Supplied passage:
Using Karnaugh Maps For This Function

[shamieh]

Find the minimum cost sum of products and product of sums forms for the function : $f$(x₁,x₂,x₃ = $$\sum$$m(1,2,3,5)

I need to use Karnaugh Maps. How do I do this with a Karnaugh map, I understand how to get the rows and columns with a K map. But i don;t understand after that.

 

[Evgeny.Makarov]

Find the minimum cost sum of products and product of sums forms for the function : $f$(x₁,x₂,x₃ = $$\sum$$m(1,2,3,5)

How do you measure cost?

I need to use Karnaugh Maps. How do I do this with a Karnaugh map, I understand how to get the rows and columns with a K map. But i don;t understand after that.

Could you explain more precisely what you understand and what you don't? You know how to get the rows and columns of what? Can you post (or at least describe) the Karnaugh map for this function?

Instruction:
List every question Evgeny.Makarov asks in his own words in the Karnaugh map thread above, leaving out the lines he quotes from shamieh.

Supplied data:
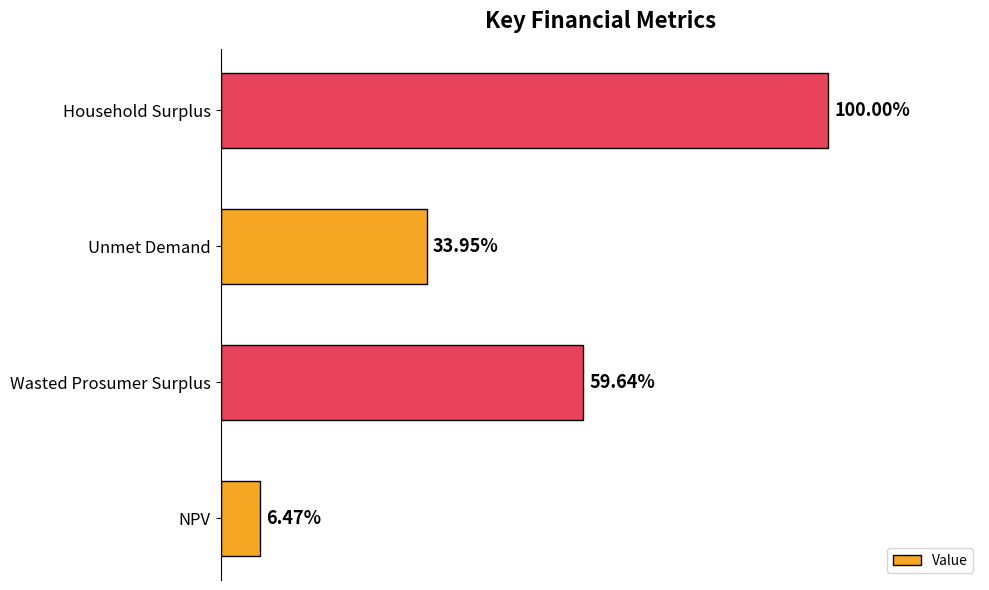

What is the maximum value shown in the chart?

30341831.8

Written response:
How do you measure cost?
Could you explain more precisely what you understand and what you don't?
You know how to get the rows and columns of what?
Can you post (or at least describe) the Karnaugh map for this function?